I now realize, I also need to convert my preprocessing steps as well. Currently I’m generating spectrograms on the fly as part of an Audio Databunch.

Has anyone had experience with stripping the dependencies to be able to generate their spectrograms for inference in “pure” python (outside of in the same way that they are done in the databunch?

deep visual-semantic embedding model
identify visual objects using both labeled image data as well as semantic information gleaned from unannotated text. Has anybody played around with audio-semantic embedding ?.

Hello, I tried to implement the 03_Environmental_Sound_Classification.ipynb notebook on Colab.
But I got these errors.
“from audio import *” returned “ModuleNotFoundError: No module named ‘audio’”. “pip install audio” returned an other error: “ERROR: Command errored out with exit status 1: python egg_info Check the logs for full command output.”

Then with “sg_cfg= SpectrogramConfig(hop_length=512, n_mels=128, n_fft=1024, top_db=80, f_min=20.0, f_max=22050.0)”, I got the error “NameError: name ‘SpectrogramConfig’ is not defined”

Any leads to keep on testing the notebook? Thx

Since yesterday I have been unable to import audio

----> 2 from audio import *

/usr/local/lib/python3.6/dist-packages/torchvision/models/ in Inception3()
180 return x, aux
–> 182 @torch.jit.unused
183 def eager_outputs(self, x, aux):
184 # type: (Tensor, Optional[Tensor]) -> InceptionOutputs

AttributeError: module 'torch.jit' has no attribute 'unused'

Anyone else facing a similar issue?

This looks a torch versioning issue? Have you tried resetting and reinstalling your python environment?

Did you base your notebook off this one:

yes this is torch version issue. I am on colab, tried installing torch 1.4 etc, but think tourchaudio is of specific version and works with a specific version of torch.

(Sorry forgot which versions were compatible)
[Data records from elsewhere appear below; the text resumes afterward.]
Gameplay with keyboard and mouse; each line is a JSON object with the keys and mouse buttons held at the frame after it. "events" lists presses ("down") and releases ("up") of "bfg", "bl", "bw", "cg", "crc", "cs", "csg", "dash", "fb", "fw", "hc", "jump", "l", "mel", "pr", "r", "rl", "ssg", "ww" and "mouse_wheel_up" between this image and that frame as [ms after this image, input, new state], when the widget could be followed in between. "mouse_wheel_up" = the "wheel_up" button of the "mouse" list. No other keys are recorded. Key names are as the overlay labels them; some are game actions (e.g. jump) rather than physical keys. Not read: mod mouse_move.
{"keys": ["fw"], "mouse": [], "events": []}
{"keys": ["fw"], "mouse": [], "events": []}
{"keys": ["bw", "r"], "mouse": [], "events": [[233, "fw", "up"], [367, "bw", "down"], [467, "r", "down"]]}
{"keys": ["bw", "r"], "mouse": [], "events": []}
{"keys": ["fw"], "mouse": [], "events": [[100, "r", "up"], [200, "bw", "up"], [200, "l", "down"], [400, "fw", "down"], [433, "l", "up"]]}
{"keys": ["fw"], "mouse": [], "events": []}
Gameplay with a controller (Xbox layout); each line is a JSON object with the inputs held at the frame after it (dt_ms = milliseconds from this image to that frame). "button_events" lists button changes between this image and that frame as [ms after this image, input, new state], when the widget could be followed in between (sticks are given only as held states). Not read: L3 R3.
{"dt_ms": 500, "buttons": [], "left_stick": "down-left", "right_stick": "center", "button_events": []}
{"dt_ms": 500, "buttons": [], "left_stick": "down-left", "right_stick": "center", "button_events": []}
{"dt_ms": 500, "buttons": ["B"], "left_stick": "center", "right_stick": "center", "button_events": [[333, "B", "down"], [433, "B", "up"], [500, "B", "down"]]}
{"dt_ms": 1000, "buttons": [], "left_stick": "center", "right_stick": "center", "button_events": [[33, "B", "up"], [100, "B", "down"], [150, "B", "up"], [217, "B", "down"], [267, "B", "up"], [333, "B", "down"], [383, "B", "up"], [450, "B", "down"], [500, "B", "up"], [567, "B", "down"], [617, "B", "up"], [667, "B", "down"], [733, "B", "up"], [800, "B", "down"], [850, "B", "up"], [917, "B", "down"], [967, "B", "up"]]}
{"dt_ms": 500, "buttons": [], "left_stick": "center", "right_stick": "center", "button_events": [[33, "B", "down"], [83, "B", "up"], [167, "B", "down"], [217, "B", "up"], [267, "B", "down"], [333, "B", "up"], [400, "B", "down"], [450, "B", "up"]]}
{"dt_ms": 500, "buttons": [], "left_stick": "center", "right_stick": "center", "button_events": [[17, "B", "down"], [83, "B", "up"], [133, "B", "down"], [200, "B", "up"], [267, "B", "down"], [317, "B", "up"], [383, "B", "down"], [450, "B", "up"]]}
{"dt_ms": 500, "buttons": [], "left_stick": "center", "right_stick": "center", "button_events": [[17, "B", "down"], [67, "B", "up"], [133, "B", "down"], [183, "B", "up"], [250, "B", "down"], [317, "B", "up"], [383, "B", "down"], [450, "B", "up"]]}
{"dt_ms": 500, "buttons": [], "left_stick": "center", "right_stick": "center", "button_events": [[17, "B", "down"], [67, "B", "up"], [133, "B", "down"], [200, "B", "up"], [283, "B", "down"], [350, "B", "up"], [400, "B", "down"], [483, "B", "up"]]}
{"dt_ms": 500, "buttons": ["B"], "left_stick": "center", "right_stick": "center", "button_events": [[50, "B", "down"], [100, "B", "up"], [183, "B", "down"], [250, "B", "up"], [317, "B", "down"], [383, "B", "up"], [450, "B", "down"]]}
I followed this notebook to install audio. It’s working fine now!

Great I’m glad it worked for you. Yes currnently torchaudio has a requirement of torch 1.4 which is a bit annoying so make sure your installing torchaudio < 0.4.0

Hello! Over the past few weeks I have been developing a bird sound classifier, using the new fastai v2 library!

You can look at my notebook here:

I wanted to incorporate some of the fastai v2 audio library into this, but I wasn’t sure how best to do it.

The dataset I’m using is from the LifeCLEF 2018 Bird dataset, and I re-implemented the BirdCLEF baseline system into Jupyter notebooks with some refactoring done along the way with the fastai v2 library.

The basic idea of what I did was:

Take the dataset, and use the baseline system’s methodology of extracting spectrograms to get a large amount of spectrograms for each of the 1500 classes of bird species.

The interesting bit about extracting the spectrograms can be found here:

From there, I did the classic transfer learning technique of training my model against the spectrogram images, on a ResNet model pretrained on ImageNet. I got down to about a 27% error rate!

I just wanted to post this now as I begin to tie it up to see if anyone had any feedback or questions. I’m going to be presenting my work at Localhost, a talk in NYC on February 25th if anyone is around! I’ll be presenting fastai v2 and the audio library to a big audience, so hopefully it will get more people interested in the library :slight_smile:

I wasn’t able to think about how to use the audio library for this because of the weak labeling problem around finding where in the audio signal the bird sounds are. Much of my notebook is around re-implementing the baseline system’s approach which goes through all of the recordings, takes 1 second chunks, creates a spectrogram, and uses a signal to noise heuristic to determine if that section has a bird call inside of it.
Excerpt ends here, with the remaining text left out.